The Environmental Protection Agency's enforcement of federal pollution rules has plummeted.

Last year, the agency referred 88 cases to the Justice Department for civil prosecutions, the second-lowest number in more than two decades, according to an analysis by the Environmental Integrity Project.

In Iowa, factory farm emissions are up 20% in the same time frame. The EPA said it is doing the best it can, amid chronic understaffing and funding cuts.

Eric Schaeffer with the Environmental Integrity Project said there are long-term consequences for letting the worst polluters off the hook, but it is often difficult for states to tackle pollution cases involving a large, local employer.

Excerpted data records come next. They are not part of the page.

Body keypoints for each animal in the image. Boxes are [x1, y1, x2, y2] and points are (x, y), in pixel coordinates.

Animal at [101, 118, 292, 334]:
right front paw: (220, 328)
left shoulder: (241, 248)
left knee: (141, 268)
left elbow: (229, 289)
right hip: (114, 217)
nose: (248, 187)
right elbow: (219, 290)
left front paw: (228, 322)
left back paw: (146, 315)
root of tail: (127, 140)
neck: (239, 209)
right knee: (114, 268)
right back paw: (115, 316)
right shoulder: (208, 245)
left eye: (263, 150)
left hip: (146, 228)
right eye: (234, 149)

"The Dominion Power Co. or American Electric Power, or Volkswagen, when Volkswagen was caught cheating on the emissions controls that are supposed to be installed under federal requirements," Schaeffer outlined. "Those are federal cases. And they're really important."

The report said more than 250 major industrial polluters with high-priority violations have continued operations without any federal pushback, and the EPA's Enforcement and Compliance database said more than 900 facilities have violated water-pollution limits.

Schaeffer added when serious air and water pollution violations escape penalty, vulnerable communities are left to deal with the public health effects.

"We've got millions of people living in that situation, typically pretty low-income communities, often heavily African American or Latino," Schaeffer pointed out. "And they get, you know - they get hit where it hurts. And if the feds can't turn out and do the job, they get left behind."

In Iowa, there are documented cases of manure leaching into sensitive waterways. However, Schaeffer said across the Midwest, the agency has consistently investigated groundwater pollution cases.

"That's a place where EPA is doing some good work to investigate that contamination, and to keep the facilities that are supposed to have cleanup plans on track," Schaeffer acknowledged.

Iowa environmental advocates are asking the Legislature to put tighter restrictions on factory farms, but so far, those pleas have gone unheeded.